Gene Regulatory Mutation Linked to Rare Childhood Cancer

Bone Cancer Cells
Cells from a bone cancer caused by a histone mutation are brown if they contain the mutation (left). Purple cells are intact, without the mutation (right).
Credit: Peter W. Lewis

(Science Daily) – A single defect in a gene that codes for a histone – a “spool” that wraps idle DNA – is linked to pediatric cancers in a study published in the journal Science.

“Unlike most cancers that require multiple hits, we found that this particular mutation can form a tumor all by itself,” says Peter W. Lewis, an assistant professor of biomolecular chemistry in the School of Medicine and Public Health at the University of Wisconsin-Madison.

Histones derive their pattern from the same genome that they help to pack up and organize. “A histone’s day job is compacting the genome,” says Lewis. “The histone takes six feet of DNA and packs it in something that is a few microns in diameter.”

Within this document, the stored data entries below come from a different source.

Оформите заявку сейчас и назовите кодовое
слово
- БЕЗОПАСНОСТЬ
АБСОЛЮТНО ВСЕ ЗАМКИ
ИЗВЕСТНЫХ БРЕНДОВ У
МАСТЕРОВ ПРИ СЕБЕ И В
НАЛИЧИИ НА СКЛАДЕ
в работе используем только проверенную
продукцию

Lewis started exploring histone mutations long before arriving at UW-Madison’s Wisconsin Institute for Discovery in 2013. In a publication that year, he and colleagues discovered the mechanism for a histone mutation linked to a fatal brain tumor called DIPG.

Because the DIPG mutation always changed the same amino acid in the same location in the histone gene, Lewis knew something was special about it.

Histones play a role in the “Rube Goldberg” cascade that activates or silences genes. During these processes, a histone is studded with certain chemical groups that attract proteins that, in turn, initiate further events.

The eventual result may be protein formation, another process that uses DNA, or a mechanism that does the reverse and silences the DNA.